The site itself is a scam, run by a man in Romania, ‘Yura’, who had no intention of - or ability to - kill anyone, who frames the scam in moral terms: how can you feel bad for ripping off people who wish to murder someone? - but the threat against life, is real. When the scammed realise that their $37,000 isn’t going to get anyone killed, what violence might they resort to, wonders Carl? Who else might they employ to do the job? Might they simply do it themselves?
Horrified, Carl and his producers employ local journalists all over the world, to go and break the news to those under threat. Some are bemused, some don’t believe him, some he cannot get hold of. The horror, of course - and this is important - is that all the kill orders for women came from men they were married to, or had dated.
The pressure is unsurprisingly immense - Carl and his producers cannot sleep for the responsibility they feel to ensure these people are safe. I won’t give away what happens, or how it ends, except to say it was a bit of a disappointing crescendo - but it would be impossible to maintain the momentum and energy of the first few episodes. Damp squib ending withstanding, it’s an incredible feat of investigative journalism. Terrifying for what it confirms about gendered violence, and absolutely worth listening to.
I don’t know what I was expecting from The Apprentice, but it definitely wasn’t a close-up of Trump’s tummy tuck and hair transplant. A neat reflection of excessive hubris but utterly revolting to watch. Ali Abbasi’s film about Trump’s early years in real estate is all over the news at the moment because Trump is threatening to sue everyone involved, including the toilet roll holder. Juice aside, it’s well worth your time - it’s fascinating, compelling and yes, gross.
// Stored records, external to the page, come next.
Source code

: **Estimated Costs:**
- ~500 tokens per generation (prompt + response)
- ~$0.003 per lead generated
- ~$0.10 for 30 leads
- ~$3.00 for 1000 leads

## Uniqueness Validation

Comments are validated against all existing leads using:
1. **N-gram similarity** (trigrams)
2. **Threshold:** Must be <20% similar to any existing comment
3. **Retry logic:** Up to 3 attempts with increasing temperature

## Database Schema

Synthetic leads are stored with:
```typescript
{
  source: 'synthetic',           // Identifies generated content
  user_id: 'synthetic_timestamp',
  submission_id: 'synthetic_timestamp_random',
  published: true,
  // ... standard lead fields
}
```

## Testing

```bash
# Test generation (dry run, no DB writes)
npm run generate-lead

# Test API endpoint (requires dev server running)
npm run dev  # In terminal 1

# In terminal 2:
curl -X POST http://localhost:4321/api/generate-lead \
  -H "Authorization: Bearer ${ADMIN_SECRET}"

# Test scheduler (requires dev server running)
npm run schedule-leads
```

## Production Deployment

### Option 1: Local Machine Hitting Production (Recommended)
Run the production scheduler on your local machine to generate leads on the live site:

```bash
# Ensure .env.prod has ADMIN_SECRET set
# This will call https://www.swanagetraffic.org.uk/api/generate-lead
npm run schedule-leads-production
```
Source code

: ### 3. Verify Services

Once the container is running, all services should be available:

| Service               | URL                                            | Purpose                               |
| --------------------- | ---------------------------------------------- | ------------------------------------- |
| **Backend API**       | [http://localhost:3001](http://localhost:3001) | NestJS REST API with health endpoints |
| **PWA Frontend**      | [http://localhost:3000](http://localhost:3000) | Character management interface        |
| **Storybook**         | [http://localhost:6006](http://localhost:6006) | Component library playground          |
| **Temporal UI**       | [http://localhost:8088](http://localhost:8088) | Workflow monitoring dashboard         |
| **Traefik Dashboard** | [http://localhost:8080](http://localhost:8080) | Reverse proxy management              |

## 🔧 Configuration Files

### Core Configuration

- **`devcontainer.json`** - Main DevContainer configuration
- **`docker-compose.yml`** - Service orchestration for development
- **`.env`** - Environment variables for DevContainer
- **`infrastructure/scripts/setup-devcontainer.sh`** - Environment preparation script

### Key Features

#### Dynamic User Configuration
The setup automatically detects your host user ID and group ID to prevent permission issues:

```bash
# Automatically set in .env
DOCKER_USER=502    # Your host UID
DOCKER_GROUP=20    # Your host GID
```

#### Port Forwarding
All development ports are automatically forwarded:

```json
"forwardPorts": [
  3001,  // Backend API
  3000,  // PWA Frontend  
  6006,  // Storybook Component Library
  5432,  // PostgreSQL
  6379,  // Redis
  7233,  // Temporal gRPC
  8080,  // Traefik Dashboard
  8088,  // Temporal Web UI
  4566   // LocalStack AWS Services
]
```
Sebastian Stan is very good as a timid, tedious, soft-impact Trump, who somehow persuades a smart and witty Czech model, Ivana, to marry him, before turning into a narcissistic megalomaniac and the evolution of Trump into a real estate mogul - very much aided by Ivana - is interesting. But it is the story of Trump’s mentor, the nefarious lawyer and gay homophobe Roy Cohn (Jeremy Strong at his very best), who actively passed laws which criminalised the queer community, which stayed with me.